Supreme Court closes for anthrax tests
WASHINGTON -- The Supreme Court building was ordered shut down for anthrax testing Friday, the latest symbol of American majesty and might to fall victim to a bioterrorism threat that sent fresh shudders through the nation's 227-year-old mail service.
"This is two-front war, and we're going to win on both fronts," vowed President Bush.
Supreme Court spokeswoman Kathy Arberg announced the court was closing, following the discovery of anthrax on a filter removed from a remote mail facility.
But Arberg said while no bacteria had been found in the court itself, the entire building would be closed and employees sent home and that it would be "tested thoroughly." An estimated 400 employees work in the building, and John Eisold, the Capitol physician, said medical personnel were conducting testing and dispensing precautionary antibiotics, much as was done last week for House and Senate employees.

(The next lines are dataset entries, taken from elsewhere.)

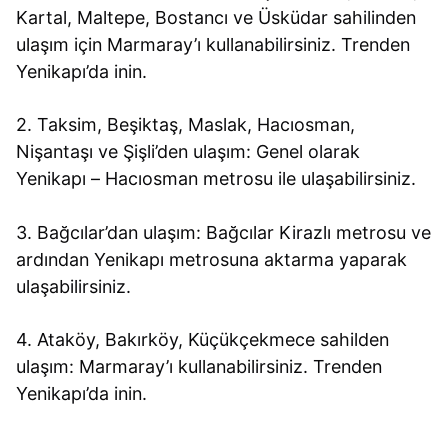
Kartal, Maltepe, Bostancı ve Üsküdar sahilinden
ulaşım için Marmaray’ı kullanabilirsiniz. Trenden
Yenikapı’da inin.
2. Taksim, Beşiktaş, Maslak, Hacıosman,
Nişantaşı ve Şişli’den ulaşım: Genel olarak
Yenikapı – Hacıosman metrosu ile ulaşabilirsiniz.
3. Bağcılar’dan ulaşım: Bağcılar Kirazlı metrosu ve
ardından Yenikapı metrosuna aktarma yaparak
ulaşabilirsiniz.
4. Ataköy, Bakırköy, Küçükçekmece sahilden
ulaşım: Marmaray’ı kullanabilirsiniz. Trenden
Yenikapı’da inin.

Arberg declined to say whether the court's nine justices had been tested or treated. She said the court would convene on Monday in a federal appeals courtroom if their customary chambers weren't cleared for reopening. If so, she indicated that would be the first time that had happened since the court building was completed in 1935.
Apart from the Supreme Court, officials reported a small amount of anthrax was discovered at a CIA mail facility, located on the agency's sprawling complex in Langley, Va., outside Washington. Bill Harlow, a CIA spokesman, said the amount found was "medically insignificant," but the mail-handling building at the headquarters was closed for additional tests. He declined to elaborate, but experts believe it takes at least 8,000 spores to cause the deadly inhalation form of the disease.

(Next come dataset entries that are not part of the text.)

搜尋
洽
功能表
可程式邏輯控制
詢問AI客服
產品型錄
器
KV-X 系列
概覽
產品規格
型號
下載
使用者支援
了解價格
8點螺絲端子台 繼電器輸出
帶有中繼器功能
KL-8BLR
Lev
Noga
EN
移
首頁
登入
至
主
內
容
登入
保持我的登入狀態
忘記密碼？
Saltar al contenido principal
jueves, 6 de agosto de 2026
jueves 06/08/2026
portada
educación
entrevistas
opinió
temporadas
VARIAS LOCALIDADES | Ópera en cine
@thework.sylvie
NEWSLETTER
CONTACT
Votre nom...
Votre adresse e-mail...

After three weeks of pointing to potential foreign sources for the dangerous substance, officials emphasized that at least one batch of spores could easily have been produced in the United States, by a doctorate-level microbiologist in a small well-equipped lab, said White House spokesman Ari Fleischer.
"That does not rule out that it could come from a foreign location," he said, "But it certainly does expand it beyond state sponsorship or foreign locations."
Fleischer's comments about the anthrax found in a letter to Senate Majority Leader Tom Daschle marked a new emphasis, although he declined to say what clues had been uncovered that warranted the shift.
Three weeks into the nation's age of anthrax, the head of the Centers for Disease Control and Prevention said it was all but certain that at least one piece of tainted mail in the nation's capital remained undiscovered.
It would be "highly unlikely to virtually impossible" for the letter to Daschle to be responsible for the known spread of the spores to mail handling facilities in Washington, Maryland and Virginia, said Dr. Jeffrey Koplan.
"There just wouldn't be enough infectious material from cross-contamination to do that," he said.